→ **TO-DO ITEM**:
Copy everything from the line containing "last_priority_[expression](./AA-4.4#S0132) is Integer." down to the line containing "#### Legality Rules", both included, keeping each line unchanged.

──────── INFORMATION SUPPLIED

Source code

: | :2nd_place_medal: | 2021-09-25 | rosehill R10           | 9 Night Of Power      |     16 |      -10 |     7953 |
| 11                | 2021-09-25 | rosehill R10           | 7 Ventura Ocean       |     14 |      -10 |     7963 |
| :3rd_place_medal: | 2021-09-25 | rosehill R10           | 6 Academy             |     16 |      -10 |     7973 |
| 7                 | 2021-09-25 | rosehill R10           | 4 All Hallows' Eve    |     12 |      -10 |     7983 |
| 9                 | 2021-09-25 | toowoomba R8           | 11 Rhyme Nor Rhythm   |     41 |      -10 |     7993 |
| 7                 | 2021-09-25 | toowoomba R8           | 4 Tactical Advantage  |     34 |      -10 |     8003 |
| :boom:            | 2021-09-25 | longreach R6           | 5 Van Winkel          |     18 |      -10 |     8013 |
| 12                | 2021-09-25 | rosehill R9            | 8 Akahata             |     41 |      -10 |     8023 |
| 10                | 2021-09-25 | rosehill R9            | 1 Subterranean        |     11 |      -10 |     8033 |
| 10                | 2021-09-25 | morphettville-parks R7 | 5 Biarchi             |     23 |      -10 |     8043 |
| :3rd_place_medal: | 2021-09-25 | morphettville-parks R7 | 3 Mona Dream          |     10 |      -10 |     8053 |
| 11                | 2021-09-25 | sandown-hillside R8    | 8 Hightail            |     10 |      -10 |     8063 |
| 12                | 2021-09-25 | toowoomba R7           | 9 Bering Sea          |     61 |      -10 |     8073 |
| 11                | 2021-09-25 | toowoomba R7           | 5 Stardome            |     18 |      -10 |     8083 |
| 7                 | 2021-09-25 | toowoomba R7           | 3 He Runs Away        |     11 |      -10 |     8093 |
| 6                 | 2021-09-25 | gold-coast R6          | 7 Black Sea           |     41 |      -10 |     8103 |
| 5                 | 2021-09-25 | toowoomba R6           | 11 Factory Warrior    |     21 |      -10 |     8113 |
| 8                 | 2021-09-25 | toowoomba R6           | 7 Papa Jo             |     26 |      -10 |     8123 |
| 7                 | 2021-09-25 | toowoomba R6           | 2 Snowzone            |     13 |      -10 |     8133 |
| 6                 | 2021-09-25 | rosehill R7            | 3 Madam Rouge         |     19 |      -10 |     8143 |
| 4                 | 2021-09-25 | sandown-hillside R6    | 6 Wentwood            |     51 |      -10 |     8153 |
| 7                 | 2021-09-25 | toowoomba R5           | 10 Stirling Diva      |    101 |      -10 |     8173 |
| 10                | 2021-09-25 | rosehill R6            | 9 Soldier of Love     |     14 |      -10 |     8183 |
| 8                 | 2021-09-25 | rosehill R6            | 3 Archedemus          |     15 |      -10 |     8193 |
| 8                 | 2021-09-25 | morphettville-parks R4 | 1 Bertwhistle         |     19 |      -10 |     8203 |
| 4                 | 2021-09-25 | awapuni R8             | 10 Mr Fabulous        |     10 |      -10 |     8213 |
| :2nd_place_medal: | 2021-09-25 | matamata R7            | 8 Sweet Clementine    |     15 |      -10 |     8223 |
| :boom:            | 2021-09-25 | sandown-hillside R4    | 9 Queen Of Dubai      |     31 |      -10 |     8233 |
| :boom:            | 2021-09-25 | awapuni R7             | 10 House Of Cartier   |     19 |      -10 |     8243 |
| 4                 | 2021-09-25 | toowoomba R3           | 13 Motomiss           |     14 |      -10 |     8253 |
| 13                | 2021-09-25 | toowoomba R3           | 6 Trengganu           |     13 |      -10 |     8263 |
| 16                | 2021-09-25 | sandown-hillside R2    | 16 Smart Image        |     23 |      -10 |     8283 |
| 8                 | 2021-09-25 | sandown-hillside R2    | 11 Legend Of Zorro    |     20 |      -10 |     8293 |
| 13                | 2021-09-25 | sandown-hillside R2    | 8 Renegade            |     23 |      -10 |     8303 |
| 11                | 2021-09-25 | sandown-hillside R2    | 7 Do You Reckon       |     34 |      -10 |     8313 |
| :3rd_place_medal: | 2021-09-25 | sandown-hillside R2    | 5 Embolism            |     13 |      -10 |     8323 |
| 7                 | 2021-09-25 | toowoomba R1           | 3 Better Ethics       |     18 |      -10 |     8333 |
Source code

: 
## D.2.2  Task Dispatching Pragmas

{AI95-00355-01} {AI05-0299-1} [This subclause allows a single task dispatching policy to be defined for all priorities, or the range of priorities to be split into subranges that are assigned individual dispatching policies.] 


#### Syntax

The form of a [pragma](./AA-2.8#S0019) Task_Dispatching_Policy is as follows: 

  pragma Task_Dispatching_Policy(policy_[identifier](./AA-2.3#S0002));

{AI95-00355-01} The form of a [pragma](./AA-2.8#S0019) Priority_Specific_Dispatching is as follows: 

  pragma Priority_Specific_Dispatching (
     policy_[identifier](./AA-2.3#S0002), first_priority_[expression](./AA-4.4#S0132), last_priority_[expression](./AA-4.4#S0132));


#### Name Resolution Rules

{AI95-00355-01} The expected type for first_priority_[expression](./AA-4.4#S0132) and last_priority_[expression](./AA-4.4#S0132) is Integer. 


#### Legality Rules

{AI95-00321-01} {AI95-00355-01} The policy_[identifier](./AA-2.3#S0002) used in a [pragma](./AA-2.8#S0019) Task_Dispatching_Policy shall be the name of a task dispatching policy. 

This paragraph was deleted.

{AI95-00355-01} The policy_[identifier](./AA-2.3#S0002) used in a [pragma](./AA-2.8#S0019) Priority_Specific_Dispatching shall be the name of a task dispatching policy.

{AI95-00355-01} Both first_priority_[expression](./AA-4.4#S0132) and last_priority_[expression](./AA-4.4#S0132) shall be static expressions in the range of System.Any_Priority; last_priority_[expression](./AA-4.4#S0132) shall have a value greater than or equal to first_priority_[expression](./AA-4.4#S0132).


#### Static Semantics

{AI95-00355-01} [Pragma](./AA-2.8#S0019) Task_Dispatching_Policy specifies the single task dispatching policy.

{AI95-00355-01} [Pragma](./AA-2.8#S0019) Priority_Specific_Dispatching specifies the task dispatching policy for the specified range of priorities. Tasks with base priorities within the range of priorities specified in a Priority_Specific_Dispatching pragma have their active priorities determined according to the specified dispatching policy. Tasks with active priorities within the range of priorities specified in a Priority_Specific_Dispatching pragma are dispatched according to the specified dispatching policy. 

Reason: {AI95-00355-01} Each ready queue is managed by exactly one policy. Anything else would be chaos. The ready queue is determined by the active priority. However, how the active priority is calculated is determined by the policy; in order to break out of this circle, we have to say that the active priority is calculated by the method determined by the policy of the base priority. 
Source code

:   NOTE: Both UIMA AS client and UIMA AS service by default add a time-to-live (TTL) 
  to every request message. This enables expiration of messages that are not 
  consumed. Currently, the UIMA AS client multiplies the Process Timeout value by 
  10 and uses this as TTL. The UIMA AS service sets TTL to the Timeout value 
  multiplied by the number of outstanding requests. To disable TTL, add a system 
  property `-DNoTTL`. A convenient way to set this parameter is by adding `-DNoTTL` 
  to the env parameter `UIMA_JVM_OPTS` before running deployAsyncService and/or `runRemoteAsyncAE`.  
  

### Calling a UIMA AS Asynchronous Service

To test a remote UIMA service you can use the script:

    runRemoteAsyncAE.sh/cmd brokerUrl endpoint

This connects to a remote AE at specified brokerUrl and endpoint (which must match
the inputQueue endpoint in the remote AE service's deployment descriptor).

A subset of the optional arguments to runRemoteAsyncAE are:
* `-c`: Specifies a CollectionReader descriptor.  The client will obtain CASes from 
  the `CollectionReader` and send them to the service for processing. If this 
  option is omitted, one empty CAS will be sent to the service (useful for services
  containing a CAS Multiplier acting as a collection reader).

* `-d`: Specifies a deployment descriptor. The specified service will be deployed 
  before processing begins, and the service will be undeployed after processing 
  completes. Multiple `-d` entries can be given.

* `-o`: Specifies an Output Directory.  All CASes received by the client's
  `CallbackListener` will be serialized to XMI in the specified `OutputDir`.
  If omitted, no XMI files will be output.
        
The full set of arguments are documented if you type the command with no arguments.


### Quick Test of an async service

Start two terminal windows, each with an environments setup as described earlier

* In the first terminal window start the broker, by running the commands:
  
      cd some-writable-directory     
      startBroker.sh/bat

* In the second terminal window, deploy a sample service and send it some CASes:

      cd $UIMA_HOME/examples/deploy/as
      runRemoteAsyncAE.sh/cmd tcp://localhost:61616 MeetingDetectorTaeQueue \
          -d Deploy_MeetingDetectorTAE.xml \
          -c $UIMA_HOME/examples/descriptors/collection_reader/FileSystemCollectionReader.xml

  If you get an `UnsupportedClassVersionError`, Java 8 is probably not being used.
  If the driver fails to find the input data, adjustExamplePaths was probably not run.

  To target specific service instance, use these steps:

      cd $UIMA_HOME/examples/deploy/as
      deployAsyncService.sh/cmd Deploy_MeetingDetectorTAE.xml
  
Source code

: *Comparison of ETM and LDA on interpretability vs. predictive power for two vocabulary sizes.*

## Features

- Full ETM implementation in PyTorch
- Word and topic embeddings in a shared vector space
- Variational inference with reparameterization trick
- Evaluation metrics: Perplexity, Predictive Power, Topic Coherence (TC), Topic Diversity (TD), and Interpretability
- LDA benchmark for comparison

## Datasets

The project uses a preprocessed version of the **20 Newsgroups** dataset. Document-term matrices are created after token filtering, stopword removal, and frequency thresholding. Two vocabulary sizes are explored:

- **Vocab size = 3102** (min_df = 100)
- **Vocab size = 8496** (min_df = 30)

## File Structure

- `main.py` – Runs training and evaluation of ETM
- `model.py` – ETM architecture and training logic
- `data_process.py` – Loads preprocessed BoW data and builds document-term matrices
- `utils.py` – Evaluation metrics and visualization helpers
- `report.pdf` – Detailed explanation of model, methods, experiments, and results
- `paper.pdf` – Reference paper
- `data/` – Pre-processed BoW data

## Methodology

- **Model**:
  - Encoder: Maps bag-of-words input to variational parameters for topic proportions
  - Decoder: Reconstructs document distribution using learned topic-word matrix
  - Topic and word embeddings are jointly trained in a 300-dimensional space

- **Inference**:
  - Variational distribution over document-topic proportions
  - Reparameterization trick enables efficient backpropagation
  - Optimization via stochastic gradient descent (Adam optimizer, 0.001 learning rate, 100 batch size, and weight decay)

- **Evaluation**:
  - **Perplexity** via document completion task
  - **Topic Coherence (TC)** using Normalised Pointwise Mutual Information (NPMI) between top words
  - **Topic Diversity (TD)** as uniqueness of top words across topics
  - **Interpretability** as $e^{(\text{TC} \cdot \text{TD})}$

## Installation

────────────────

→ **TASK ANSWER**:
{AI95-00355-01} The expected type for first_priority_[expression](./AA-4.4#S0132) and last_priority_[expression](./AA-4.4#S0132) is Integer. 


#### Legality Rules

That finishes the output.